---------- Text passage ----------

In the vehicle control device described above, the automatic brake controller is configured to cause, when the vehicle is stopped, the brake device to release the brake force when a driving force of the vehicle exceeds a predetermined value due to the acceleration control or the acceleration operation, and is configured to cause, before the vehicle is stopped, the brake device to release the brake force in response to an increase in vehicle speed of the vehicle when the acceleration operation or the acceleration control is performed on the vehicle.

In the vehicle control device described above, the automatic brake controller is configured to cause the brake device to apply a brake force to stop the vehicle to correspond to a stop of a preceding vehicle located in the advancing direction of the vehicle and traveling in the same direction as the vehicle which is recognized by the surrounding situation recognizer.

In the vehicle control device described above, the automatic brake controller is configured to determine that the preceding vehicle has started when a distance from the vehicle to the preceding vehicle is a predetermined distance or more.

In the vehicle control device described above, further comprising: further comprising an acquirer configured to acquire information on a gradient of a road on which the vehicle is placed, the automatic brake controller is configured to cause the brake device to release the brake force before a power source of the vehicle outputs a driving force, which is equivalent to a force causing the vehicle to move backward caused due to the upward slope, to start the vehicle when the vehicle is subject to the acceleration control or the acceleration operation before stopping while decelerating.

In the vehicle control device described above, the brake force is gradually released after the vehicle has been subjected to the acceleration control or the acceleration operation before stopping while decelerating and increases a weakening amount per time of the brake force as compared to before a vehicle speed of the vehicle increases.

A vehicle control device according to an aspect of the present invention includes: a vehicle control method performed by an in-vehicle computer, the method comprising: causing a brake device to apply a brake force and causing the brake device to release the brake force at a time of accelerating a vehicle in accordance with a situation in an advancing direction of the vehicle recognized by a surrounding situation recognizer which is configured to recognize the situation in the advancing direction of the vehicle, and when the vehicle is decelerating, causing the brake device to release the brake force in response to an increase in vehicle speed of the vehicle when the vehicle is subject to acceleration control or an acceleration operation before stopping.

A vehicle control device according to an aspect of the present invention includes: a non-transitory computer-readable storage medium that stores a vehicle control program to be executed by a computer to perform: cause a brake device to apply a brake force and causing the brake device to release the brake force at a time of accelerating a vehicle in accordance with a situation in an advancing direction of the vehicle recognized by a surrounding situation recognizer which is configured to recognize the situation in the advancing direction of the vehicle, and when the vehicle is decelerating, cause the brake device to release the brake force in response to an increase in vehicle speed of the vehicle when the vehicle is subject to acceleration control or an acceleration operation before stopping.

----------

## Work item:
Name each component that the vehicle brake-control text describes as "configured to" perform some function.

---------- Extracted records ----------

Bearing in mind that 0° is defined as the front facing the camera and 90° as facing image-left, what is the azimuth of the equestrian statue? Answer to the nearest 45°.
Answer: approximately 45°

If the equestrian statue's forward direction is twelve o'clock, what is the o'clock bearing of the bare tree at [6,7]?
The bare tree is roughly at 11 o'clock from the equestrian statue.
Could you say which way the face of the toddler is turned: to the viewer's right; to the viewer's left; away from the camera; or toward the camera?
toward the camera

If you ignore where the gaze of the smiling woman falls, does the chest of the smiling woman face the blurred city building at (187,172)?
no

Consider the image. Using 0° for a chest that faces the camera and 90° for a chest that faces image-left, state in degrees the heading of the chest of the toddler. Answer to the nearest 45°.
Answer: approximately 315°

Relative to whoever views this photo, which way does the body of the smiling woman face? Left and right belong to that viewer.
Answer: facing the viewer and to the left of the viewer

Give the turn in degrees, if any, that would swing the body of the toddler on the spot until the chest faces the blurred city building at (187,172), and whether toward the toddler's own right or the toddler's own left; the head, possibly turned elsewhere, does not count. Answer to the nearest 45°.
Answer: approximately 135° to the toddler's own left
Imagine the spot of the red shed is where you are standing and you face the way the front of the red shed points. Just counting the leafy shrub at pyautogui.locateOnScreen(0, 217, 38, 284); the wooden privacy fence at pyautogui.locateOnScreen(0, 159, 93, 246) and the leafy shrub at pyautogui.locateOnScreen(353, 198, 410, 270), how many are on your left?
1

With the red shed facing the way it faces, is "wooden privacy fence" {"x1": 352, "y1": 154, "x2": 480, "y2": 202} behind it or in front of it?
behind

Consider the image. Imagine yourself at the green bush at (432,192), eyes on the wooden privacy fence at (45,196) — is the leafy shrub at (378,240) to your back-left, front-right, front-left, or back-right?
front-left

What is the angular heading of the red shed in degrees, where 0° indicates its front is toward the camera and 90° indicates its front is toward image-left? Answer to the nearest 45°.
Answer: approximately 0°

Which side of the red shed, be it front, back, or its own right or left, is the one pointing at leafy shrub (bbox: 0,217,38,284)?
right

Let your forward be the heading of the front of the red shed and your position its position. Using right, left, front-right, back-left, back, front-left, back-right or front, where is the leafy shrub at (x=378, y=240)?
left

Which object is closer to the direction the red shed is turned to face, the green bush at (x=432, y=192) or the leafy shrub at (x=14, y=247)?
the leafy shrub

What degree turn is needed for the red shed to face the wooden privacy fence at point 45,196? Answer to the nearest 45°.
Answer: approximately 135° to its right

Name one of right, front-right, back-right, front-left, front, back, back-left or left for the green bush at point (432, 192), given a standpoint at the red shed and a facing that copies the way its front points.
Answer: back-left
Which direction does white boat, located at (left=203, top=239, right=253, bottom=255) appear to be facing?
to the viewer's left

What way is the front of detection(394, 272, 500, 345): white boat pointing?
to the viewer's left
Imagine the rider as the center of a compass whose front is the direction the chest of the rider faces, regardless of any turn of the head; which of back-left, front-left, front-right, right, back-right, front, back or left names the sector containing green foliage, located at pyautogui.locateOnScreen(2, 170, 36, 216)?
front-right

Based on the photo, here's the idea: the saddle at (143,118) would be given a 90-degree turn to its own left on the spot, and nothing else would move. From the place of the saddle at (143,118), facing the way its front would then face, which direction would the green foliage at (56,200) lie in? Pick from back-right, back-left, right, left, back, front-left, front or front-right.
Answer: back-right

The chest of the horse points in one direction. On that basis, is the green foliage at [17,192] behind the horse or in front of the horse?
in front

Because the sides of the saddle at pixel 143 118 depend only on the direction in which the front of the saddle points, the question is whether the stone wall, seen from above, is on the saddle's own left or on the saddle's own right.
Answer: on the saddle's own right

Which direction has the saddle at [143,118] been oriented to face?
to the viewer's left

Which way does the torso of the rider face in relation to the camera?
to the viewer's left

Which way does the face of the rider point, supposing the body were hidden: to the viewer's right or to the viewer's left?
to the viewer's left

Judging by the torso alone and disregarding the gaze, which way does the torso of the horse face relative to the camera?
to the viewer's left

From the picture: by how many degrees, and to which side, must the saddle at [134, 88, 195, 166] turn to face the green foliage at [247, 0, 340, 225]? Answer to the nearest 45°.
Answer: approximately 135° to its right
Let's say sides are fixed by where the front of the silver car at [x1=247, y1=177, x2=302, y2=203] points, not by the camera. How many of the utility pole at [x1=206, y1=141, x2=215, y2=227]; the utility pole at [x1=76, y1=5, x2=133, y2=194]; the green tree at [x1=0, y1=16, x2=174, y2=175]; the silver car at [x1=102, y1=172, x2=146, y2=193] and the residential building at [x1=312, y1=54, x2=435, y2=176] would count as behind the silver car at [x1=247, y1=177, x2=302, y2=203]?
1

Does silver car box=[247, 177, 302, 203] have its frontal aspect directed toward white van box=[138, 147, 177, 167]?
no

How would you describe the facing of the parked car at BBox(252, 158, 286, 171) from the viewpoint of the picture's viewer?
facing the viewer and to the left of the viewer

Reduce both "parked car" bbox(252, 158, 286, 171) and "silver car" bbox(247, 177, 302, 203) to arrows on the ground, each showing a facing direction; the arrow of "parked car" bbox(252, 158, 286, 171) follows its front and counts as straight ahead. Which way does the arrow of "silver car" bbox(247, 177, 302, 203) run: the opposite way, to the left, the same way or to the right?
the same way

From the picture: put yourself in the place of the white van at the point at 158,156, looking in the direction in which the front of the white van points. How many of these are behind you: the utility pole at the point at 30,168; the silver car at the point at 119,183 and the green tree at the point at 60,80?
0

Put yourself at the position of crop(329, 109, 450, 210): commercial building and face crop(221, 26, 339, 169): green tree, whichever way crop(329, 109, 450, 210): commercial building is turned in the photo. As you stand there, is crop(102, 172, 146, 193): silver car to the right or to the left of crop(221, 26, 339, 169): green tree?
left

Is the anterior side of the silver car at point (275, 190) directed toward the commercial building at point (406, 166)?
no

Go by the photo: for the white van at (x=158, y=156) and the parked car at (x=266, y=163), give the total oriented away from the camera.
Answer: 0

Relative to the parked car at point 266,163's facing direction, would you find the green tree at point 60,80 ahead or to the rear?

----------

## Answer for this exercise:
- automatic brake controller
- acquirer
- surrounding situation recognizer